Of course, her comments arose because of the mess on the sidewalk that bore little resemblance to fried eggs and bacon.
Murray soon afterward gave up on his experiment. Vince Leah, a fellow reporter for the Tribune, wrote in his 1975 book, Pages from the Past, that “the bacon had melted into a useless mess and the eggs were blackened and dried up.”
The second experiment to create a fried egg sandwich was related in the Winnipeg Free Press on the same day and involved members of the Big Game Hunting, Fishing, Flood Experting and Physical Research department. In this case, the experiment was moved to the pavement.
“The eggs just wouldn’t fry,” reported the newspaper. “While the golden slowly coagulated, or whatever it is that egg yolks do, the white flowed off in the general direction of the curb.”
The bread also failed to toast.
“You can’t fry eggs on the street,” was the conclusion reached.
But while reporters tried to inject some humour in the midst of the heat wave, it was far from a laughing matter.
In an era before households and buildings were cooled by air conditioning, Leah wrote that it caused the deaths of 31 people, hospitalized 40 more and wiped out crops and livestock.
There had been some signs that the heat wave was on it’s way, according to Leah. “There had been no rain for a long time. Farmers viewed their faltering crops with consternation ...
“As the heat grew in intensity, people became ill, collapsed with heat prostration and the emergency wards of Winnipeg’s hospitals suddenly became active. It was a particularly trying time for invalids and elderly people.”
People trying to find relief at Manitoba’s beaches on July 11, when the heat was at its greatest intensity. Unfortunately, “the death toll from drowning was staggering and on that day alone nine persons lost their lives,” wrote Leah.
On July 11, sports events were cancelled and hundreds of shops and offices closed their doors. To escape the heat, people took to their cellars.
“Many people did not go to bed ... They sprawled on their lawns, on fire escapes or in the public parks, for the coming of darkness did not alleviate the scorching temperatures.”
The heat was particularly hard on delivery wagon horses, which were still common on Winnipeg’s streets. Leah watched from a Dufferin Avenue streetcar as one horse slumped and died between the shafts of a junkman’s wagon.
There was a rush to buy cheap hats, he wrote. Holes were made for horse’s ears, “and hundreds of horses went about their business looking rather quaint and whimsical.”
Ice cream and soda pop shops did a booming business.
“On Main Street, near the Higgins Avenue subway, the asphalt melted and the odd automobile sank to the rims. The iceman’s wagon, a familiar sight in the summer before modern refrigerators, were trailed by legions of small boys and girls, scrambling for ice chips.”
It was said that boys and girls went into the lemonade business en masse.
Movie theatres with air conditioning — one of the few locations with such a service in the city — were well patronized, while those without languished.

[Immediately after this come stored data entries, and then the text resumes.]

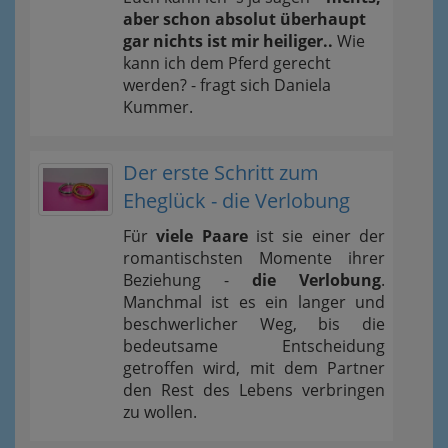
aber schon absolut überhaupt
gar nichts ist mir heiliger..
Wie
kann ich dem Pferd gerecht
werden? - fragt sich Daniela
Kummer.
Der erste Schritt zum
Eheglück - die Verlobung
Für
viele Paare
ist sie einer der
romantischsten Momente ihrer
Beziehung -
die Verlobung
.
Manchmal ist es ein langer und
beschwerlicher Weg, bis die
bedeutsame Entscheidung
getroffen wird, mit dem Partner
den Rest des Lebens verbringen
zu wollen.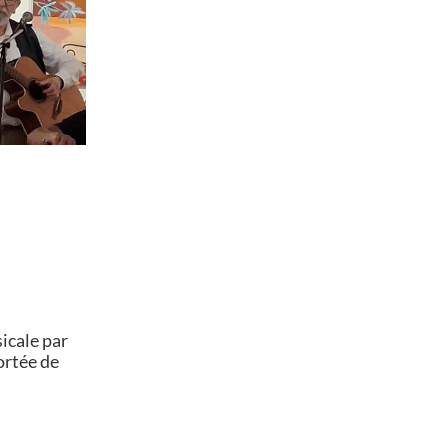
icale par
ortée de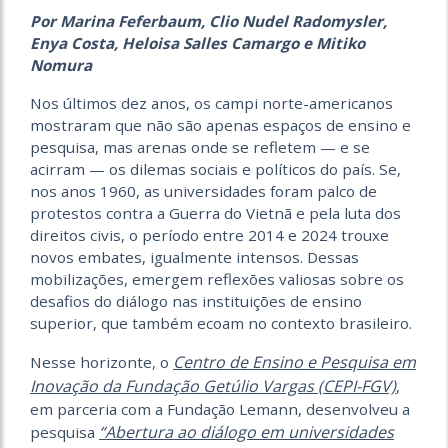
Por Marina Feferbaum, Clio Nudel Radomysler,
Enya Costa, Heloisa Salles Camargo e Mitiko
Nomura
Nos últimos dez anos, os campi norte-americanos
mostraram que não são apenas espaços de ensino e
pesquisa, mas arenas onde se refletem — e se
acirram — os dilemas sociais e políticos do país. Se,
nos anos 1960, as universidades foram palco de
protestos contra a Guerra do Vietnã e pela luta dos
direitos civis, o período entre 2014 e 2024 trouxe
novos embates, igualmente intensos. Dessas
mobilizações, emergem reflexões valiosas sobre os
desafios do diálogo nas instituições de ensino
superior, que também ecoam no contexto brasileiro.
Centro de Ensino e Pesquisa em
Nesse horizonte, o
Inovação da Fundação Getúlio Vargas (CEPI-FGV)
,
em parceria com a Fundação Lemann, desenvolveu a
“Abertura ao diálogo em universidades
pesquisa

By mid-July, the Tribune was reporting scattered rain showers to the west, which were believed to be on their way to Winnipeg and promised to provide some relief from the relentless heat.
In fact, the July 13 newspaper reported what had been scattered showers had turned into violent thunderstorms with deadly consequences. Some relief was provided, but at a price and it was only temporary. “The record-breaking heat wave of the last nine days was eased for Manitoba and Eastern Saskatchewan Monday night by thunderstorms that killed one man near Winnipeg, injured two, and did much property damage in the city ...” The heat wave continued as clear skies hovered above the prairies.
“In Winnipeg, Saturday’s high of 84 (28.8°C) was 24 degrees (16.6°C) under the all-time high reached a week before,” reported the Monday, July 20, 1936, Tribune. The high temperature on Sunday was “only” 88°F (31°C).
After two weeks of blistering temperatures, the deadly heat wave was finally at an end.
Today, air conditioning has made us soft. How would we have coped in July 1936?